* PASSAGE GIVEN
────────────────────

Former Funimation Script Writer Jamie Marchi Doubles Down On Her Infamous Anti-Patriarchy Localization Of ‘Miss Kobayashi’s Dragon Maid’: “This Is What Happens When A Script Is Dubbed Into A Different Language”
As the discourse against the Western localization industry’s absolute butchering of Japanese media rages on into 2024, former Funimation script writer Jamie Marchi has kicked off her New Year by doubling down on her intentional and now infamous botching of Miss Kobayashi’s Dragon Maid‘s English language dub.
This latest round of localizer discourse arose after Bushiroad Works’ announced that, in order to circumvent piracy, they would begin using a hybrid of AI technology and human editors to provide in-house, English simulpubs for their manga series The Ancient Magus‘ Bride.
Following this announcement, some fans admitted that while not ideal, the use of AI would potentially allow them to receive more accurate translations of their favorite works.
However, Western localizers took the news as an insult, many of them ironically upset that their work – which is often riddled with sociopolitical screeds and tired memes – was not being respected.
As with every such round of localization discourse, this battle over the West’s handling of Japanese works led to the aforementioned and controversial 2017 English dub of Miss Kobayashi’s Dragon Maid to once again be thrust back into the spotlight.
As per the course with every localization discourse, the controversial 2017 Miss Kobayashi’s Dragon Maid English dub – otherwise known as the ‘defining moment’ of the entire botched Japanese-to-English localization phenomena – was put back into the spotlight.
The moment in question occurs in the 12th episode of the series’ first season, ‘Tohru and Kobayashi’s Impactful Meeting! (We’re Raising the Bar on Ourselves)’, and is based on the scene in the likewise numbered chapter of Coolkyousinnjya’s original manga wherein the good natured and well endowed former Aztec dragon goddess Quetzalcoatl – better known as Lucoa – makes a conscious decision to cover up her voluptuous body following a comment towards the fact made by the aforementioned Tohru.
Per a fan translation of the manga, after taking Tohru’s comment to heart, Lucoa attempts to cover herself up with a sweater, informing her friend during a later surprise visit, “Look at these clothes. I made sure to tone down the body exposure.”

────────────────────

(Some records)

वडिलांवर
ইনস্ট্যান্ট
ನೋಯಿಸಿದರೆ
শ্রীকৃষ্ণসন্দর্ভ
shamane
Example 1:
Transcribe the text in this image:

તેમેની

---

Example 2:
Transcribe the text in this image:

────────────────────

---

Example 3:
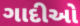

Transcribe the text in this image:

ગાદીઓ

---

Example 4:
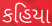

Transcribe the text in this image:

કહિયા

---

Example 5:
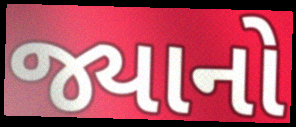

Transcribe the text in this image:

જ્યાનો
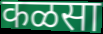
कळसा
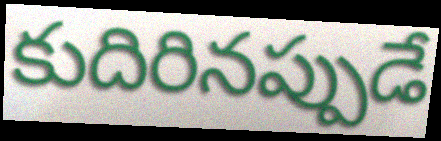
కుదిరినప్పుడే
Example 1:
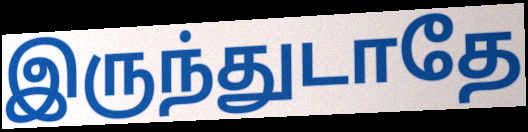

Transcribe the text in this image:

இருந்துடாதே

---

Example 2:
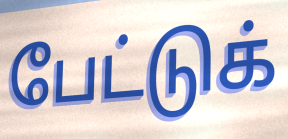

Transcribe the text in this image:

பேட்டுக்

────────────────────

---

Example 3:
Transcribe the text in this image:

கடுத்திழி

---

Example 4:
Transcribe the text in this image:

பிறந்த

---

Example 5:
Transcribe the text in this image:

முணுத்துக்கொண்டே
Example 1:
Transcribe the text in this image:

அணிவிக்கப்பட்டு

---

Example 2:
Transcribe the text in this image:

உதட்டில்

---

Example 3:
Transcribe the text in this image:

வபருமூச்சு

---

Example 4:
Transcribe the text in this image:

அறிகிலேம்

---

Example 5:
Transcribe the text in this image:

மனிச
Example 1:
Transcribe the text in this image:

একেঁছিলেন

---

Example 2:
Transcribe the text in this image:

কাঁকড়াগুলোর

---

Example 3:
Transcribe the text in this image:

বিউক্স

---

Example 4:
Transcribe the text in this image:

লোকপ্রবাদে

────────────────────

* TASK
Pick up the article about the English dub of Miss Kobayashi's Dragon Maid after its last sentence and write the next part.

* RESPONSE
Taking note of the Aztec Dragon God’s impossible-to-hide-bust, an unimpressed Tohru responds to the change by requesting, “It would be nice if you could change the body next time.”
Even the notorious Seven Seas, whose recent manga localizations have been among the most controversial across the entire medium, kept the playful spirit of the dragons’ interactions in their version of the story.
Therein, Lucoa declares, “Check it out! After that party, I got some less revealing clothes!”, to which Tohru comments, “I really don’t think the clothes are the main problem here.”
Likewise, despite not being 1:1 to the manga, this interaction was kept relatively similar in Kyoto Animation’s animated adaptation.
Per the studio’s official English subtitling of the relevant episode, upon arriving at Tohru’s front door, Lucoa explains of her new sweater-clad appearance, “Everyone was always saying something to me, so I tried toning down the exposure.”
Ending her reveal by asking “How is it?”, Lucoa is then met by her friend’s declaration that “You should change your body next.”
However, when it came to the series’ English dub, Marchi used her former role as a Funimation script writer – her filmography does not list any script credits past her work on Miss Koabayashi’s Dragon Maid – to replace the original story with her own flavor of feminist virtue signaling.
Here, when asked by Tohru why she changed her outfit, Lucoa asserts, “Oh those pesky patriarchal societal demands were getting on my nerves, so I changed clothes.”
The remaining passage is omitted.